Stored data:
━━━━
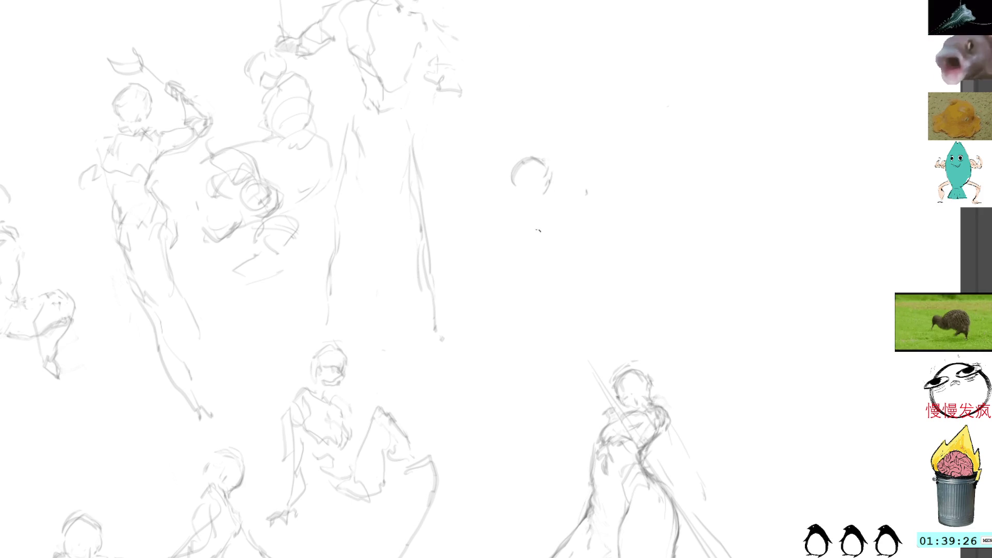
mouse_move(526, 186)
mouse_down()
mouse_move(545, 193)
mouse_move(509, 224)
mouse_move(528, 233)
mouse_up()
━━━━
◆ YOUR GOAL
Exactly and only the lines from the one containing "mouse_move(545, 193)" to the end of the entries above are to be written out.

◆ SOLUTION TO THE PROBLEM
mouse_move(545, 193)
mouse_move(509, 224)
mouse_move(528, 233)
mouse_up()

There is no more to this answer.